Fayed turned against Bower when he persisted with his project to write an unauthorised biography, but he claims: "I have not allowed [Fayed's] attitude to influence this biography". Methinks the biographer doth protest too much. Then there is the casual racism - "like most Egyptians, who are not commonly associated with bravery . . ."

For all the caveats, we are left with a book which convincingly depicts a monster. Fayed begins life in poor circumstances but arrives in England with a curriculum vitae which describes a pasha dispossessed by the socialist Colonel Nasser. This version of Fayed's life will go unchallenged by journalists for years until the truth is finally uncovered by another mountebank, "Tiny" Rowland.

Bower describes well how Fayed understood that the trappings of wealth are almost as good as the real thing when it comes to impressing people. The Rolls-Royce may be rented but the pampered passenger is not to know that. Crucially, Fayed managed to win the confidence of the Sultan of Brunei, who believed the straw figure to be a man of substance.

Fayed persuaded the Sultan to deposit money in Switzerland which enabled the Egyptian to mount his bid for the House of Fraser and its flagship store, Harrods. Fayed had the use of the cash long enough to buy the shares. This, too, went undetected by the financial journalists. The truth was finally unearthed by the other Harrods bidder, Rowland. Bower is not good at explaining how Fayed ran the business he bought.

The extravagance is well documented, as are the eccentricities of the owner. But how did he make money on a business bought on borrowed funds? Bower says he was settling an allowance of £120,000 a month on son Dodi. He had a number of Tory MPs to bribe. He had several homes to keep, a Gulfstream jet and a helicopter. Private security was costing £4 million. Somehow, Harrods had to be making money to finance this and yet Fayed is portrayed as an incompetent, autocratic owner.

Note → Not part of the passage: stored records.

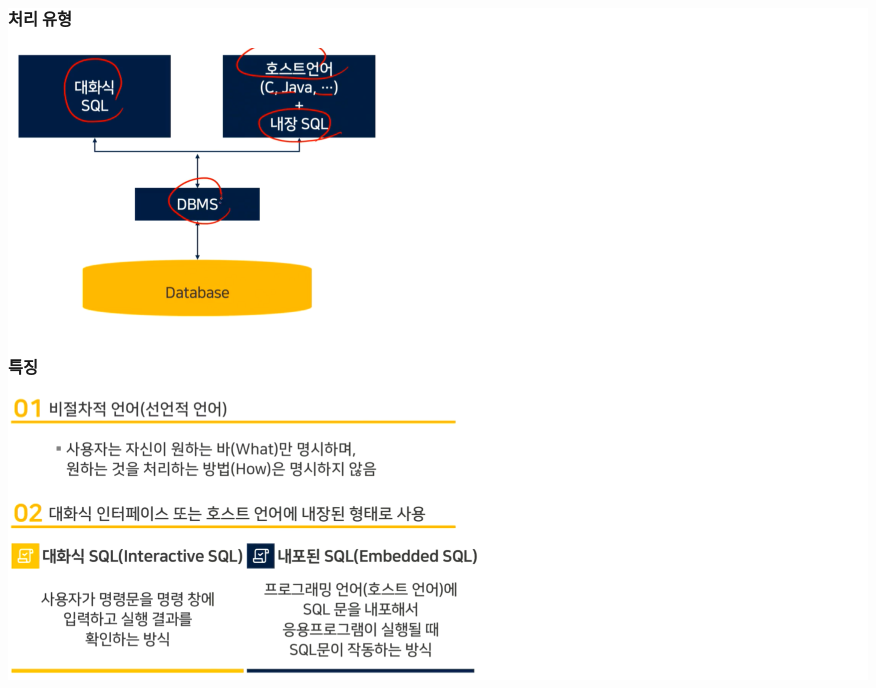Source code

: 
### 처리 유형

<img src="2강_기본_SQL_작성1.assets/image-20220905221147239.png" alt="image-20220905221147239" style="zoom:50%;" />

### 특징

<img src="2강_기본_SQL_작성1.assets/image-20220905221201711.png" alt="image-20220905221201711" style="zoom:50%;" />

Despite unabashed sucking-up to the Establishment, Fayed did not succeed in getting British citizenship. He turned against the Tories who, he believed, having been bought, should have stayed bought. In a particularly cruel blow, the committee of the Windsor Horse Show informed Fayed that Harrods' sponsorship was no longer desired. He bought the lease to the villa used by the Duke and Duchess of Windsor in their Paris exile, believing this would bring him closer to the British royal family. Now, that was a miscalculation.

His son's courtship with Princess Diana was shamelessly exploited in the media by Fayed. Dodi was a dissolute playboy and Diana must have been very desperate indeed to have anything to do with him. When they died, Fayed spread the word that they were deeply in love and had plans to marry. The only plausible evidence for this is Dodi's ditching of his Californian fiancee two days before the wedding day. It was Fayed too who put the word out that British Intelligence had assassinated Diana in order to prevent the shame of her marrying an Egyptian.

All in all, then, not a very nice man. Bower has not the most felicitous touch with the English language - "Gradually, [Fayed's] status was being corroded as Rowland's propaganda connecting him with the sultan was slowly establishing itself as the truth." However, the portrait of the monster he is describing drives the narrative along at a fuggin' rate of knots.